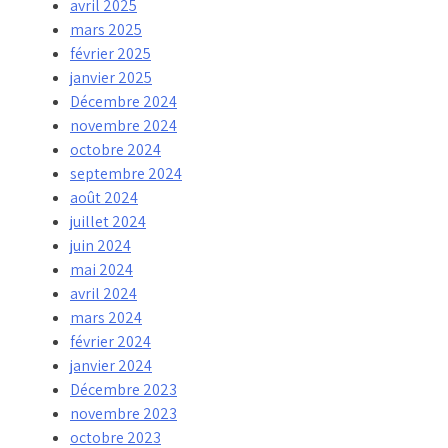
avril 2025
mars 2025
février 2025
janvier 2025
Décembre 2024
novembre 2024
octobre 2024
septembre 2024
août 2024
juillet 2024
juin 2024
mai 2024
avril 2024
mars 2024
février 2024
janvier 2024
Décembre 2023
novembre 2023
octobre 2023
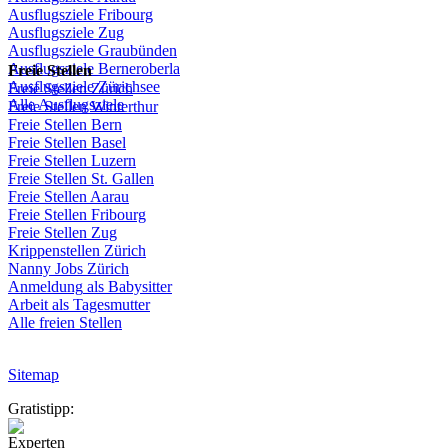
Ausflugsziele
Fribourg
Ausflugsziele
Zug
Ausflugsziele
Graubünden
Ausflugsziele
Berneroberla
Freie
Stellen
Ausflugsziele
Zürichsee
Freie
Stellen
Zürich
Alle Ausflugsziele
Freie
Stellen
Winterthur
Freie
Stellen
Bern
Freie
Stellen
Basel
Freie
Stellen
Luzern
Freie
Stellen
St.
Gallen
Freie
Stellen
Aarau
Freie
Stellen
Fribourg
Freie
Stellen
Zug
Krippenstellen
Zürich
Nanny Jobs
Zürich
Anmeldung
als
Babysitter
Arbeit
als
Tagesmutter
Alle freien Stellen
Sitemap
Gratistipp:
Experten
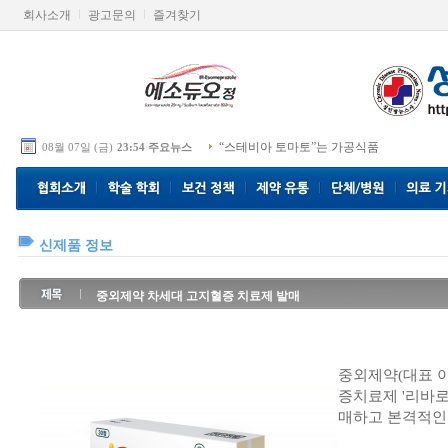
회사소개
광고문의
즐겨찾기
“스테비아 토마토”는 가공식품
08월 07일 (금)
23:54 주요뉴스
신제품 정보
중외제약 차세대 고지혈증 치료제 발매
중외제약(대표 
증치료제 '리바로정(성
매하고 본격적인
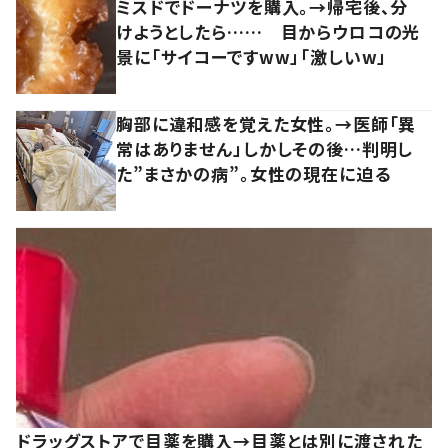
ミスドでドーナツを購入。→帰宅後、分
けようとしたら…… 目からウロコの光
景に「サイコーですww」「激しいw」
胸部に違和感を覚えた女性。→医師「異
常はありません」しかしその後…判明し
た”まさかの病”。女性の現在に迫る
ドラッグストアで目薬を購入→目薬とは別に渡された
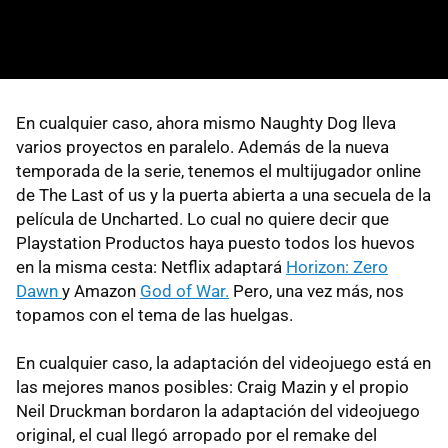
En cualquier caso, ahora mismo Naughty Dog lleva
varios proyectos en paralelo. Además de la nueva
temporada de la serie, tenemos el multijugador online
de The Last of us y la puerta abierta a una secuela de la
película de Uncharted. Lo cual no quiere decir que
Playstation Productos haya puesto todos los huevos
en la misma cesta: Netflix adaptará
Horizon: Zero
Dawn
y Amazon
God of War.
Pero, una vez más, nos
topamos con el tema de las huelgas.
En cualquier caso, la adaptación del videojuego está en
las mejores manos posibles: Craig Mazin y el propio
Neil Druckman bordaron la adaptación del videojuego
original, el cual llegó arropado por el remake del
* * * * * * * * *
YOUR ASSIGNMENT
Skip the images and set down the rest of the data unchanged.

TASK RESULT
avril 2025
mars 2025
février 2025
janvier 2025
Décembre 2024
novembre 2024
octobre 2024
septembre 2024
août 2024
juillet 2024
juin 2024
mai 2024
avril 2024
mars 2024
février 2024
janvier 2024
Décembre 2023
novembre 2023
octobre 2023
Ausflugsziele
Fribourg
Ausflugsziele
Zug
Ausflugsziele
Graubünden
Ausflugsziele
Berneroberla
Freie
Stellen
Ausflugsziele
Zürichsee
Freie
Stellen
Zürich
Alle Ausflugsziele
Freie
Stellen
Winterthur
Freie
Stellen
Bern
Freie
Stellen
Basel
Freie
Stellen
Luzern
Freie
Stellen
St.
Gallen
Freie
Stellen
Aarau
Freie
Stellen
Fribourg
Freie
Stellen
Zug
Krippenstellen
Zürich
Nanny Jobs
Zürich
Anmeldung
als
Babysitter
Arbeit
als
Tagesmutter
Alle freien Stellen
Sitemap
Gratistipp:
Experten
회사소개
광고문의
즐겨찾기
“스테비아 토마토”는 가공식품
08월 07일 (금)
23:54 주요뉴스
신제품 정보
중외제약 차세대 고지혈증 치료제 발매
중외제약(대표 
증치료제 '리바로정(성
매하고 본격적인
ミスドでドーナツを購入。→帰宅後、分
けようとしたら…… 目からウロコの光
景に「サイコーですww」「激しいw」
胸部に違和感を覚えた女性。→医師「異
常はありません」しかしその後…判明し
た”まさかの病”。女性の現在に迫る
ドラッグストアで目薬を購入→目薬とは別に渡された
En cualquier caso, ahora mismo Naughty Dog lleva
varios proyectos en paralelo. Además de la nueva
temporada de la serie, tenemos el multijugador online
de The Last of us y la puerta abierta a una secuela de la
película de Uncharted. Lo cual no quiere decir que
Playstation Productos haya puesto todos los huevos
en la misma cesta: Netflix adaptará
Horizon: Zero
Dawn
y Amazon
God of War.
Pero, una vez más, nos
topamos con el tema de las huelgas.
En cualquier caso, la adaptación del videojuego está en
las mejores manos posibles: Craig Mazin y el propio
Neil Druckman bordaron la adaptación del videojuego
original, el cual llegó arropado por el remake del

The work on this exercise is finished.